O esporte me fez entender quem eu sou hoje. Tá aí uma frase pronta e que poderia ser dita por qualquer atleta, porém aqui há uma grande verdade sobre essa jornalista que escreve uma coluna especial de Dia das Crianças. E é justamente no período mais doce da vida que essa história envolvendo a minha identidade e o esporte se cruzam.
Ah! Claro que eu só fui entender tudo isso muito tempo depois, afinal de contas, naquela época eu só estava preocupada em viver uma fase sem grandes responsabilidades (que saudade desse tempo, inclusive rsrsr).
Se tinha um evento que eu esperava o ano todo pra acontecer eram as Olimpíadas Escolares. O lugar inteiro se dividia em equipes com cores diferentes, mascotes, hinos, apresentações, jogos e tudo que uma grande competição merece ter. Decorações, torcida, uma comunidade inteira envolvida. Imagina uma final de Champions League. Esse era o sentimento pra quem vivia aquela semana alienada. Só que dentro de uma escola, mas este é um mero detalhe.
Entre a ajuda nas gincanas e a participação nos times de vôlei, handebol e nilcon - um esporte que deveria ter mais destaque mundial, inclusive -, tinha algo que fazia parte da minha rotina nesse período: cada dia um penteado diferente pra viver as olimpíadas. E eles eram feitos pelo meu pai. Tranças, fitas, acessórios. Foi ali, naquela época, que a relação com o meu cabelo, que hoje faz parte da minha identidade e da minha vivência como uma mulher negra, começou a ser criada. Tu deves estar te perguntando se ele era cabeleireiro. E a resposta é não.
A verdade é que aquele era um momento de pai pra filha, sabe?! Tenho recordações do orgulho do meu pai em me ver amar os meus traços e o encaracolado dos meus cabelos. Eu saía falando pra todo mundo: "Foi meu pai que fez". Alguns olhavam e respondiam com expressões felizes e outros nem tanto. Assim como é hoje. Desde os anos 2000, criei amor pelo que, anos depois, fez eu me entender dentro da sociedade. Fez eu ter cuidado e zelo pelos meus, incentivar e partilhar das vivências com tantas outras pessoas que passaram pelo mesmo tipo de reação.

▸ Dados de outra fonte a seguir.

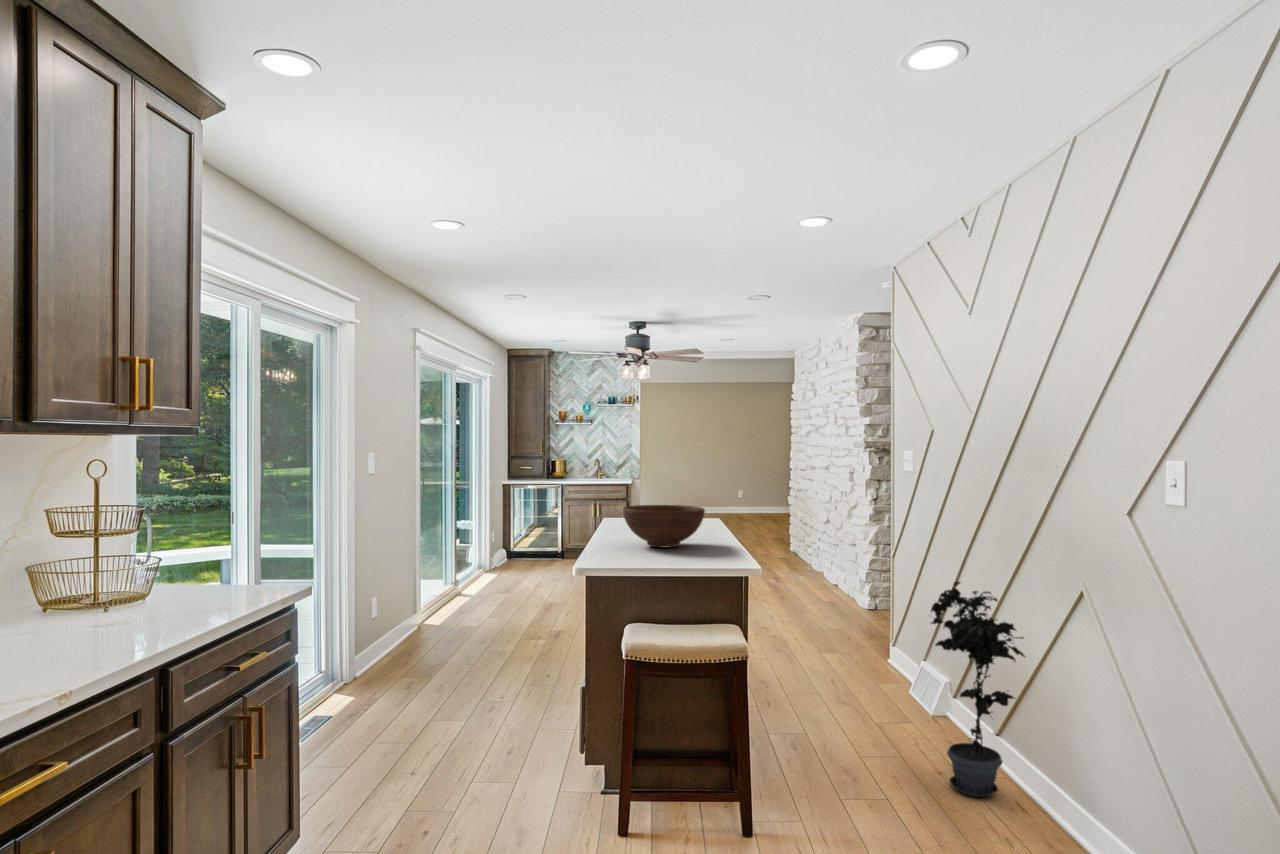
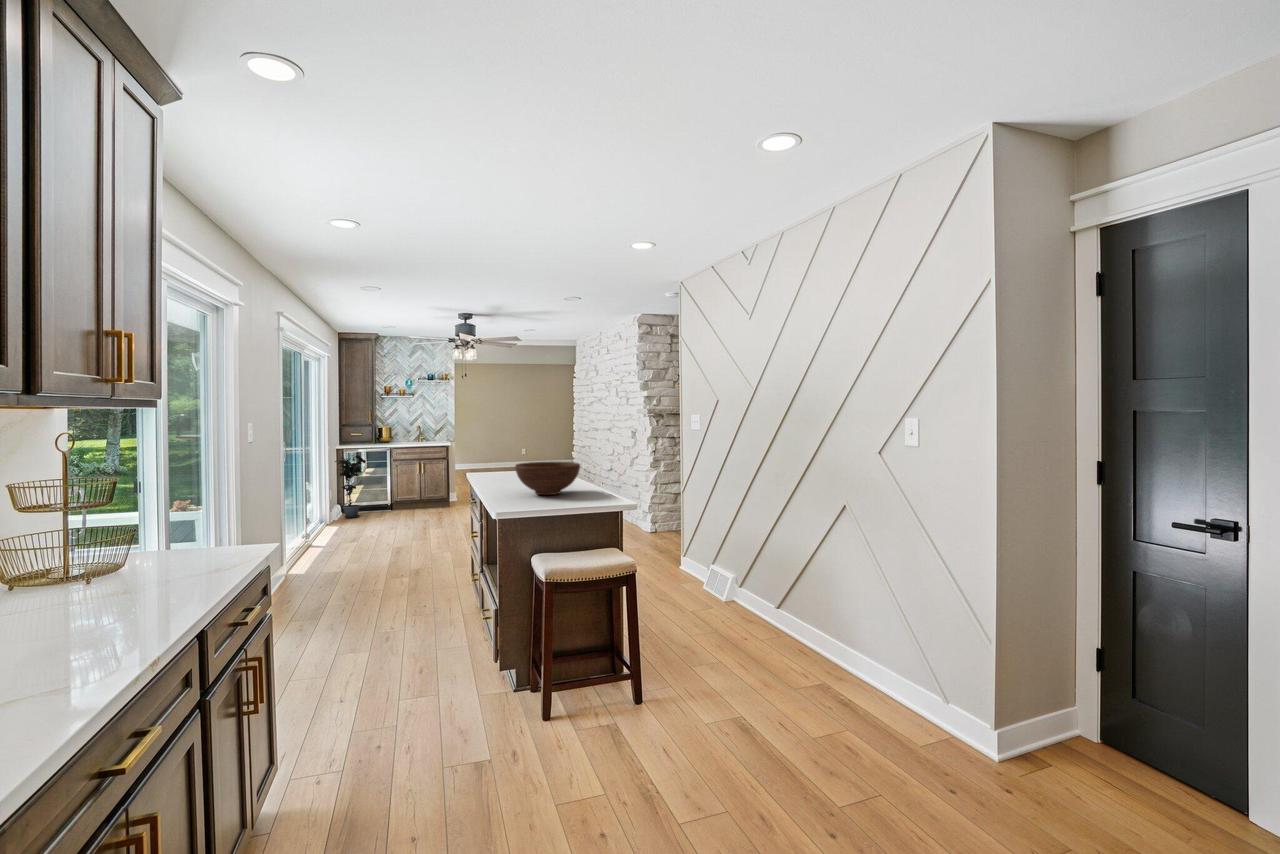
potted plant: present [931,581,1025,797] -> present [335,453,366,518]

E nas Olimpíadas, parecia que era aquilo que me dava sorte. Então, lá eu ía.
Em todos os jogos, com as tranças enroladas em fitas, feitas pelo meu pai, lembro também da minha mãe me incentivando em cada partida. Dava pra sentir ela dizendo pra eu não desistir, sempre preocupada com a minha proteção. "Cuidado com a bola!", "Vai com calma", "Segue! Vocês vão ganhar". Não adiantou muito, porque eu levei muita bolada e ralei muito joelho (quem nunca, né?!), mas ela estava sempre pronta com um curativo. Naquela época, minha mãe trabalhava como secretária na escola em que eu estudava em Pelotas. Então, era um envolvimento duplicado nas Olimpíadas. Minha mãe era do tipo que fazia de tudo pra eu aprender, do jeito que fosse.
E sim, tudo isso nas Olimpíadas Escolares. Eu disse que era tão intenso quanto uma final de Champions, não disse? Vou repetir então: eram os jogos que fizeram eu entender quem eu sou hoje.
Hoje, em 2023, parece que entendi tudo. Meu pai não faz mais os penteados no meu cabelo. Agora sou eu que faço. Volta e meia ele responde um story dizendo "que lindo o teu cabelo", "gostei do penteado, hein, filha! Saudade de quando eu fazia em ti". Seu Claudio é assim. Continua cultivando o que ele sabe que é importante para minha reafirmação e para minha autoestima dentro dessa sociedade.
Diariamente, mesmo longe, Dona Cinara dá um jeito de me fazer sentir a vibração dela daquela época de arquibancada. Segue sempre me incentivando, dizendo pra eu seguir firme e relembrando que ainda tenho muito pra conquistar.
Para quem pensa que a gente só vai saber sobre a vida depois de mais velho ou na fase das grandes responsabilidades (ai, saudade da infância!), digo e repito: a gente aprende muito mais quando é criança.